[Page-level text extractions]
• • • • • • •
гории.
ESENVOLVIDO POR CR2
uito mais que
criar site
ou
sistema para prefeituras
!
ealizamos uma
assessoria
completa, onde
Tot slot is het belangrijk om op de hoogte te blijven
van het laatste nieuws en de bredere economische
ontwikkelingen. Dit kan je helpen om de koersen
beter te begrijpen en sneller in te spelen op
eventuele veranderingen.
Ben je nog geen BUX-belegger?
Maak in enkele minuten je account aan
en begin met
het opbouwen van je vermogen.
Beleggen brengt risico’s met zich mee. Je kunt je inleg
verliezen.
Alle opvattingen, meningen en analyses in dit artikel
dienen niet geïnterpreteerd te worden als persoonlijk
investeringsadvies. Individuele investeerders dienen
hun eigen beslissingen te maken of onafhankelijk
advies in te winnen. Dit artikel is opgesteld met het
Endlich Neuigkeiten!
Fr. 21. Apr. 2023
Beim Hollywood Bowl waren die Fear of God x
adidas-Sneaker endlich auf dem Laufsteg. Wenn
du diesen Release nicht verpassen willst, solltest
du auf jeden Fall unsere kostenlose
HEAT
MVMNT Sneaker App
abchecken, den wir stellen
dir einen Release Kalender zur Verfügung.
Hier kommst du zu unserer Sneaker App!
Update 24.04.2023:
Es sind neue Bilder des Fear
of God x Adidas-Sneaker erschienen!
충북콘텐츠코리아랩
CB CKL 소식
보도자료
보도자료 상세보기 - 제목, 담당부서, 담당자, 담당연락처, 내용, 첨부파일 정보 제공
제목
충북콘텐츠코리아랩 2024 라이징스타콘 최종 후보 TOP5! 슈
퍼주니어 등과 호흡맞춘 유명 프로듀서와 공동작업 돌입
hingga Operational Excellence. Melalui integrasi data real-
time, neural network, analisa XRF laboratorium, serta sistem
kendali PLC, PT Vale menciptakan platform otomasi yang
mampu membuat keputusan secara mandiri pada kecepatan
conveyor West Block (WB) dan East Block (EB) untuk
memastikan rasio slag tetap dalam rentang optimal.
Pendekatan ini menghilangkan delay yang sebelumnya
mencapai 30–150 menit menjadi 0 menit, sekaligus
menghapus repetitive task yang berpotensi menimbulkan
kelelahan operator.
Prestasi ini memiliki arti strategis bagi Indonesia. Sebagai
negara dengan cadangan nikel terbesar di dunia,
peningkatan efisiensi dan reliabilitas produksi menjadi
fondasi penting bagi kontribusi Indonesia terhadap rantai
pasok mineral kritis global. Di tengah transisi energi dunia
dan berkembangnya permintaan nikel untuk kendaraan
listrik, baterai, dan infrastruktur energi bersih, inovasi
• • • • • • •
Task requirements
Wherever a line holds the word "Release", copy that line out of the entries above.

Result of this exercise
du diesen Release nicht verpassen willst, solltest
dir einen Release Kalender zur Verfügung.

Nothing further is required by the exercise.